If we use same_length/2, append/3, and length/2, we don't need to write recursive code:

list_nth0_item_replaced(Es, N, X, Xs) :-
   same_length(Es, Xs),
   append(Prefix, [_|Suffix], Es),
   length(Prefix, N),
   append(Prefix, [X|Suffix], Xs).

Sample query given by the OP:

?- list_nth0_item_replaced([a,b,c,d], 1, z, Xs).
   Xs = [a,z,c,d]
;  false.

This works "in the other direction", too!

?- list_nth0_item_replaced(Xs, 1, z, [a,z,c,d]).
   Xs = [a,_A,c,d]
;  false.

Even better, we do not even need to specify the concrete index:

?- list_nth0_item_replaced(Es, N, X, [a,z,c,d]).
   N = 0, X = a, Es = [_A, z, c, d]
;  N = 1, X = z, Es = [ a,_A, c, d]
;  N = 2, X = c, Es = [ a, z,_A, d]
;  N = 3, X = d, Es = [ a, z, c,_A]
;  false.

?- list_nth0_item_replaced([a,b,c,d], N, X, Xs).
   N = 0, Xs = [X,b,c,d]
;  N = 1, Xs = [a,X,c,d]
;  N = 2, Xs = [a,b,X,d]
;  N = 3, Xs = [a,b,c,X]
;  false.

What about doing it in a straight-forward way like this?

:- use_module(library(clpfd)).

list_nth0_item_replaced([_|Xs], 0, E, [E|Xs]).
list_nth0_item_replaced([X|Xs], N, E, [X|Ys]) :-
   N #> 0,
   N #= N0+1,
   list_nth0_item_replaced(Xs, N0, E, Ys).

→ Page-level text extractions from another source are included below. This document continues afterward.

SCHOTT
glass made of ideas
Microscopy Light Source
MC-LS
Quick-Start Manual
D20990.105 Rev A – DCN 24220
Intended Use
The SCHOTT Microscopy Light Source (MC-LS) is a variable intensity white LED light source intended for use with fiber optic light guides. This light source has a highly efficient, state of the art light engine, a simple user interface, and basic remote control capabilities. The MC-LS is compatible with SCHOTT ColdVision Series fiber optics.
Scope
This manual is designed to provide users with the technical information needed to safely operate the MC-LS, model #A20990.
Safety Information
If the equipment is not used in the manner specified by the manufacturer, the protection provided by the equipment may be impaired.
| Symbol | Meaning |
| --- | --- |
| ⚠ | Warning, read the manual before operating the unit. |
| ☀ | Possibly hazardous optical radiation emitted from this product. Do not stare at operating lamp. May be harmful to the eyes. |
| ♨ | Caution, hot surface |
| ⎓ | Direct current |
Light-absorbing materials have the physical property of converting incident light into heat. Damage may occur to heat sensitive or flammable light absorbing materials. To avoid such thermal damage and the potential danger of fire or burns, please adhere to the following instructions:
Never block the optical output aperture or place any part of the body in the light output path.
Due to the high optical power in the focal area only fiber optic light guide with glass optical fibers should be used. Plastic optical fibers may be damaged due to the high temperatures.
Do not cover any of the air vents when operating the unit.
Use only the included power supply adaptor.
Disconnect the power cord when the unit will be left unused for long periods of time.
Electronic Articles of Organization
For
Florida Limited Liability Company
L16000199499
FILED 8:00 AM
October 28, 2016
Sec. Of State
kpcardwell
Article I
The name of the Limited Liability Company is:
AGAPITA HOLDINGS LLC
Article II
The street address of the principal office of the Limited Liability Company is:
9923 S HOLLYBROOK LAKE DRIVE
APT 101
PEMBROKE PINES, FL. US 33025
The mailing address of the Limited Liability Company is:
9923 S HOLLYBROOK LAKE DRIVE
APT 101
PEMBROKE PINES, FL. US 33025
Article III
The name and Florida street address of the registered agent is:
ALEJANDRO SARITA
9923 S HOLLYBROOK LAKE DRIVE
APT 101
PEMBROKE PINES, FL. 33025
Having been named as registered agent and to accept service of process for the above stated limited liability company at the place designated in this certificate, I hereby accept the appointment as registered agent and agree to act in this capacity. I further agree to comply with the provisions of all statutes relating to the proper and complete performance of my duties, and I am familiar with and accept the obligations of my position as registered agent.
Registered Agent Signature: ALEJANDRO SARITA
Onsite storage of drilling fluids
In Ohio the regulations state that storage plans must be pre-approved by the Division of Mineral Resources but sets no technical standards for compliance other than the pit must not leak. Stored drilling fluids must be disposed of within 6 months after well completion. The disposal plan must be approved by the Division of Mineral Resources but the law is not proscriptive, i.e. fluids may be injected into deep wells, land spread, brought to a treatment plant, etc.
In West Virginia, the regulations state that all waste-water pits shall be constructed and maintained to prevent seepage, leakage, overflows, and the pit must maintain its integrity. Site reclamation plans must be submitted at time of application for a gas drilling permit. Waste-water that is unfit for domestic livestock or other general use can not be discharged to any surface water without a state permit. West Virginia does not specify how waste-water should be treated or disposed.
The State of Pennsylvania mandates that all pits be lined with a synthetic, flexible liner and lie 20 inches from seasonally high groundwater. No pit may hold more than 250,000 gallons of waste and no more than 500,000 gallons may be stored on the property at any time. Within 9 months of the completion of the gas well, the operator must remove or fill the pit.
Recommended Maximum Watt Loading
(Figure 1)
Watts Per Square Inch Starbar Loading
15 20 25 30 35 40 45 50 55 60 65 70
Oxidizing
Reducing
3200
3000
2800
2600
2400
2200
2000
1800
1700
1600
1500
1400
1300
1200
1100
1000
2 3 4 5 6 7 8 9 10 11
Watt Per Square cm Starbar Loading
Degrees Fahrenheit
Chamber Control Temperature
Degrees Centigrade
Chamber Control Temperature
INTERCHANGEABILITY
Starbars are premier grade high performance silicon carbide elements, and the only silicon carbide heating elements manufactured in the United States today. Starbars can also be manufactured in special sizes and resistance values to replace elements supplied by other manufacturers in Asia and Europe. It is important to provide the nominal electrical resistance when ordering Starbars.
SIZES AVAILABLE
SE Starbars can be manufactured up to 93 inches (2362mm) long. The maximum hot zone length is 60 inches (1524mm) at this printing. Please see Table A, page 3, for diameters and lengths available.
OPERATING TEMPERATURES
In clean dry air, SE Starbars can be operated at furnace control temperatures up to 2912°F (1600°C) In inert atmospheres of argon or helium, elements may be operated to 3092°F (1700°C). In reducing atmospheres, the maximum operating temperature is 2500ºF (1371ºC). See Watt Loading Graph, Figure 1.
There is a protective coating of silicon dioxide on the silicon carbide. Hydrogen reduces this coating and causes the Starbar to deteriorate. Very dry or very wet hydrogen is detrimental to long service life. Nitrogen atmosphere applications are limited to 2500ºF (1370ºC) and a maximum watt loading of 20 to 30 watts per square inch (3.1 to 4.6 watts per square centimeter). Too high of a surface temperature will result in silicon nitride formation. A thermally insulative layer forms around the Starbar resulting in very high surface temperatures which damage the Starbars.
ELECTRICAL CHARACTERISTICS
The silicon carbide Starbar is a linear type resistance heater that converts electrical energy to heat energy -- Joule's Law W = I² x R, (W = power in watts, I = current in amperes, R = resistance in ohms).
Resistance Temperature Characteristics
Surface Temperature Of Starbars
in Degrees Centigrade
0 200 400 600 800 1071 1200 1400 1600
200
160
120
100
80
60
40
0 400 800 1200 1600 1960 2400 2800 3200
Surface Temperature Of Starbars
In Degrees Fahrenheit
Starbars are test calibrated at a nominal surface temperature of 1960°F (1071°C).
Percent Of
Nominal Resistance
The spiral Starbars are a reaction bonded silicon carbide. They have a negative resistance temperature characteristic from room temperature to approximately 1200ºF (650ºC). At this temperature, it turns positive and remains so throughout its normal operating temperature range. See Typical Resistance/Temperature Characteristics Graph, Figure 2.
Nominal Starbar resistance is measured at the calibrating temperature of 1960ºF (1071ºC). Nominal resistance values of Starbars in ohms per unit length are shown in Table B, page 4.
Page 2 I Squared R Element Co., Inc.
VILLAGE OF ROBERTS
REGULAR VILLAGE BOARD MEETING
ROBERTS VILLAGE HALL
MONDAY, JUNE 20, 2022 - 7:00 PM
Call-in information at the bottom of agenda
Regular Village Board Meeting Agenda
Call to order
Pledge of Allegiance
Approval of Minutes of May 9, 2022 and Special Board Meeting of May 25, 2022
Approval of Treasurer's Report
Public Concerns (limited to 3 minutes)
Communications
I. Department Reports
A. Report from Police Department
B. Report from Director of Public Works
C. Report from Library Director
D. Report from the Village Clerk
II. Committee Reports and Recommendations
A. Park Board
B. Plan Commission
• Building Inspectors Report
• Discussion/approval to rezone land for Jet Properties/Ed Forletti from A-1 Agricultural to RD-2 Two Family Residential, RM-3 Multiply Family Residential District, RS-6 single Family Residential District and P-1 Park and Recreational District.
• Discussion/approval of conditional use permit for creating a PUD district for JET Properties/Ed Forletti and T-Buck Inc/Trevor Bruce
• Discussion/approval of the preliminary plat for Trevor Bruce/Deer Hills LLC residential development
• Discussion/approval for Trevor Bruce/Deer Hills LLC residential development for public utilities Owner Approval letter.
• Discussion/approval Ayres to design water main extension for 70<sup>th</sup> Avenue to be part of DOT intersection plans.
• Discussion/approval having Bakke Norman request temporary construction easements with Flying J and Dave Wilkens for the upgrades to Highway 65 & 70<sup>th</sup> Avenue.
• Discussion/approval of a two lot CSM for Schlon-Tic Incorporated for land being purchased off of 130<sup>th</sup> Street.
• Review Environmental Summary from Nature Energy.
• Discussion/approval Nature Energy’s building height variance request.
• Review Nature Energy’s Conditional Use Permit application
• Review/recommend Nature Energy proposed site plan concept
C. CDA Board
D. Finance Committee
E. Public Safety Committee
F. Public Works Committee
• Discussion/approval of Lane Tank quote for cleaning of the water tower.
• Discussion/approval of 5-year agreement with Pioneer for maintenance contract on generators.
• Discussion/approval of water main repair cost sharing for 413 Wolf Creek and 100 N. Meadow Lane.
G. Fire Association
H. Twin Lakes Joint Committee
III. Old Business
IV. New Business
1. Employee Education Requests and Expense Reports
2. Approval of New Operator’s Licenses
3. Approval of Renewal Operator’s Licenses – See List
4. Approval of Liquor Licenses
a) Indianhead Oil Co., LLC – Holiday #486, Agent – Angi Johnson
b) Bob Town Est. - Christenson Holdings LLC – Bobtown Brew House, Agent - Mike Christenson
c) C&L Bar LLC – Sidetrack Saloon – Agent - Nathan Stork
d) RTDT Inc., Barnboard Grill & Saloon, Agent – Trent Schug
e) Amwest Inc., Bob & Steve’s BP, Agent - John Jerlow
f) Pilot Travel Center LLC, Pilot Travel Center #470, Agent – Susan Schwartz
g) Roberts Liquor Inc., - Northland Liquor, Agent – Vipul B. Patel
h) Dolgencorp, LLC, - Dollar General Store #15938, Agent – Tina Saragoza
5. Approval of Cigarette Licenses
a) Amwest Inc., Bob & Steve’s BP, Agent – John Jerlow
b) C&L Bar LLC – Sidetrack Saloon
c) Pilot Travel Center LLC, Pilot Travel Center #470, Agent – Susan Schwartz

Here's the use-case the OP specified:

?- list_nth0_item_replaced([a,b,c,d],1,z,Ls).
   Ls = [a,z,c,d]
;  false.

Above code is pure, so we can ask more general queries—and expect logically sound answers:

?- list_nth0_item_replaced([a,b,c,d], N, X, Ls).
   N = 0, Ls = [X,b,c,d]
;  N = 1, Ls = [a,X,c,d]
;  N = 2, Ls = [a,b,X,d]
;  N = 3, Ls = [a,b,c,X]
;  false.